Minimum Viable Products are these products with the features that allow them to be deployed. A Minimum Viable Product (MVP) is a strategy used to avoid building the products that customers may reject or do not want. It is a strategy and a process that is directed towards making and selling products to customers. Ries, the brain behind MVP, defines MVP as “the version of a new product that allows a team to collect the maximum amount of validated learning about customers with the least effort” (Ries, 2009). MVP is decidedly and not formulaic. This means that MVP is an interactive process that requires idea generation, judgment, prototyping, data collection, presentation, analysis, evaluation, and learning.
Minimum Viable Products are very important to the lean startup process. The Lean Startup is majorly concerned with creation and management of startups and getting a desired product to the customers faster. Lean startup must therefore involve the development of minimum viable products. The process begins with visualization of the problem that requires to be solved. The next step is the development of the MVP to start the learning process as fast as possible.
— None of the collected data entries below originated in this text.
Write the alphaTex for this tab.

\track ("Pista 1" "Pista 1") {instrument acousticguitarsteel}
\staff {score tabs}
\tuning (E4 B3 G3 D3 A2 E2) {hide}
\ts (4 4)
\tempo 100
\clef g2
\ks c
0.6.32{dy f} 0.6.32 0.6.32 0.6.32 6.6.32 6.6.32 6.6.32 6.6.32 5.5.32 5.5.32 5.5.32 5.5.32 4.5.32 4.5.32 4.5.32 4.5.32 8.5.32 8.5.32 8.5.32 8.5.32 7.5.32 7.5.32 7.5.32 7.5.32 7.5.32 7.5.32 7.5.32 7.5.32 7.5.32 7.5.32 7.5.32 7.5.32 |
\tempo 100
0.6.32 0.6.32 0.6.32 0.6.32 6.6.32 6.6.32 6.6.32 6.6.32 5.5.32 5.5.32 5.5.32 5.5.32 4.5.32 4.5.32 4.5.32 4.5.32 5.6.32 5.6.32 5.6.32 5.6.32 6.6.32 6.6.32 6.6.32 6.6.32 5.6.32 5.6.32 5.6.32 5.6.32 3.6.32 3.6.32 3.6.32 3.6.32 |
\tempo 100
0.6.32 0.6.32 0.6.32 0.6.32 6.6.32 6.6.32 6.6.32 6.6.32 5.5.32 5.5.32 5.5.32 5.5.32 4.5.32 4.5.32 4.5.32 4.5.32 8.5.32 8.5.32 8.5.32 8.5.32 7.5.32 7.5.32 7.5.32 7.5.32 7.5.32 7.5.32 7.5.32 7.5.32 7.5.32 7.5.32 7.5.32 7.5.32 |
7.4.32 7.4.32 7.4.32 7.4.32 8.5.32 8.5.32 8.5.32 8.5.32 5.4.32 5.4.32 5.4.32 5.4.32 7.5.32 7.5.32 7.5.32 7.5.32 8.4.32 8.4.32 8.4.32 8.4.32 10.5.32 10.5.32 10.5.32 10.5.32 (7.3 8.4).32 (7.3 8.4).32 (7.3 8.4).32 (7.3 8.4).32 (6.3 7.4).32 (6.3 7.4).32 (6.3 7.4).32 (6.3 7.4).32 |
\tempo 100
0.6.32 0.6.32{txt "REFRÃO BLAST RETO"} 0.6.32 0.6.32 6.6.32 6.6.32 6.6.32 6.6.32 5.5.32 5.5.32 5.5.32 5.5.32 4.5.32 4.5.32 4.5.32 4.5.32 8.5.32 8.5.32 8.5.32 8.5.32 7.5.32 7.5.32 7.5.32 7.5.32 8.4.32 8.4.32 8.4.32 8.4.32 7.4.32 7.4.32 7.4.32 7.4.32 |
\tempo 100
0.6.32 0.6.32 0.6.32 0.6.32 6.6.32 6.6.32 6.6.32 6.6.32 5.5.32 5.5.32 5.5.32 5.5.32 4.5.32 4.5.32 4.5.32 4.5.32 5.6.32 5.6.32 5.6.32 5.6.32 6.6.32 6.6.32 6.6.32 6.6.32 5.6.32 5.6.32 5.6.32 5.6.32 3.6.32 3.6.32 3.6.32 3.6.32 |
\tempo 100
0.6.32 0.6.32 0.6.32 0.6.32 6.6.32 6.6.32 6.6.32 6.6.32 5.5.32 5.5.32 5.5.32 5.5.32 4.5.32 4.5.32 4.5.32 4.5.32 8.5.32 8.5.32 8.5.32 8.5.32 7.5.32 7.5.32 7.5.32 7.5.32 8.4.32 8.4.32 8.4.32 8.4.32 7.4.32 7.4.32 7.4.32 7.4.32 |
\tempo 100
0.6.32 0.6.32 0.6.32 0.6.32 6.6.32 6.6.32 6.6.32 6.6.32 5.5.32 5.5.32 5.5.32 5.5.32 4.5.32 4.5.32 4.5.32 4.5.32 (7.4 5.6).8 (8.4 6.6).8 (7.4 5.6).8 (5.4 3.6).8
The startup can then work, upon the establishment of MVP. This involves measurements and learning, and includes actionable metrics that demonstrates the cause and effect question (Ries, 2012).
DQ2: If you were going to start a new restaurant, what could be an MVP (Minimum Viable Products) for that restaurant, and why?
The main purpose of MVP is learning in order to make essential decisions concerning the direction of the business. Its intention is to accelerate the learning process. For a new restaurant, an MPV could be the menu. A menu is an essential feature for a new restaurant. As an MVP, it would enable the restaurateur avoid dishes that customers may reject, by testing whether a certain menu is appealing to the customers. This gauges the likelihood of success. It helps in learning and making essential decisions concerning the restaurant’s menu, such that the dishes served are not considered underwhelming to the target market.